Vietnam finished second in the third qualification round’s Group B, while Australia finished top of their group after a 1-1 draw versus China on February 13th, setting up the clash with Vietnam.
Securing an aggregate win and the nation's first-ever Olympic spot will be a tough task for coach Mai Duc Chung and his players.
Vietnam’s women’s football players celebrate their 1-0 win over Myanmar in Group A of the AFC Women’s Olympic Qualifiers at the Jeju World Cup Stadium on February 6th (Photo: the-afc.com)
Vietnam’s women’s football team is ranked 32nd in the world and sixth in Asia, and has never competed in any World Cup or Olympics.
Meanwhile, the Australian team stands seventh in the world and is top in the continental rankings. The team has taken part in seven out of eight World Cups and advanced to the quarter-finals three times in 2007, 2011 and 2015.
Australia has also entered three Olympics and made the last-eight round twice.
In head-to-head meetings between two teams in the past 10 years, Vietnam lost all seven matches, scoring two goals and conceding 37. In their latest meeting at the 2018 Asian Cup, Australia won 8-0.
Chung said he knows the scale of the challenge ahead of him.
“It is good for us to reach this playoff. The next rival will be very strong, even stronger than the Republic of Korea (who defeated Vietnam 3-0 in the third qualifier),” said Chung.
Midfielder Nguyen Thi Tuyet Dung also said Australia is the toughest rival for Vietnam in her 10-year career.
“We may not be worse than some teams but Australia is different. They are better in terms of physique and technique,”said Dung who was in the senior Vietnamese team that lost 4-2 to U20 Australia in the AFF Cup semi-finals in 2018.
“I think the best way is to limit our mistakes and cover our weak points so we can make something of the matches. Of course, we will not give up early but compete for national pride.”
The 70-year-old coach Chung said he will seek several friendly matches to prepare his team.

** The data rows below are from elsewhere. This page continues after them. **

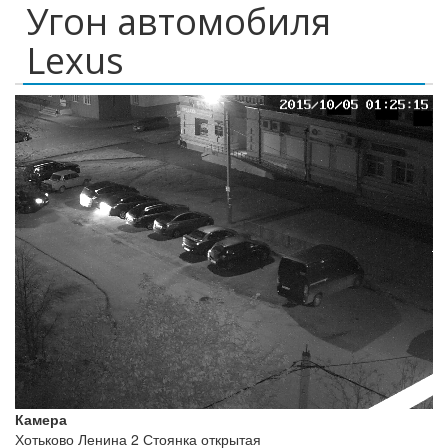
Угон автомобиля
Lexus
Камера
Хотьково Ленина 2 Стоянка открытая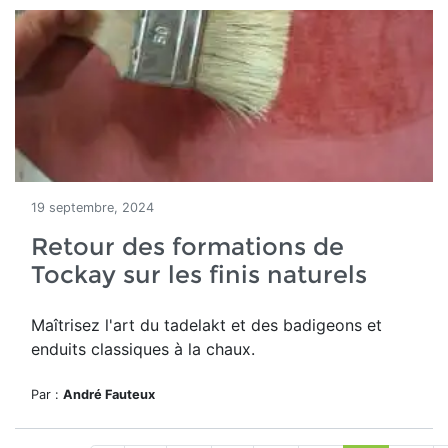
19 septembre, 2024
Retour des formations de
Tockay sur les finis naturels
Maîtrisez l'art du tadelakt et des badigeons et
enduits classiques à la chaux.
Par :
André Fauteux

The COVID-19 outbreak would make it difficult to get an international team to come to Vietnam, so he said he wants his players to play local men’s teams instead.
"If there is no international friendly, I would like to sharpen my players’ skills with several men’s team who are tall and big and good at high balls similar to the Australians,” said Chung.
The players will have a few days rest before returning to training next week in Hanoi.
They will visit Australia on March 6th for the first leg and host the Australian team five days later at Quang Ninh province’s Cam Pha Stadium./.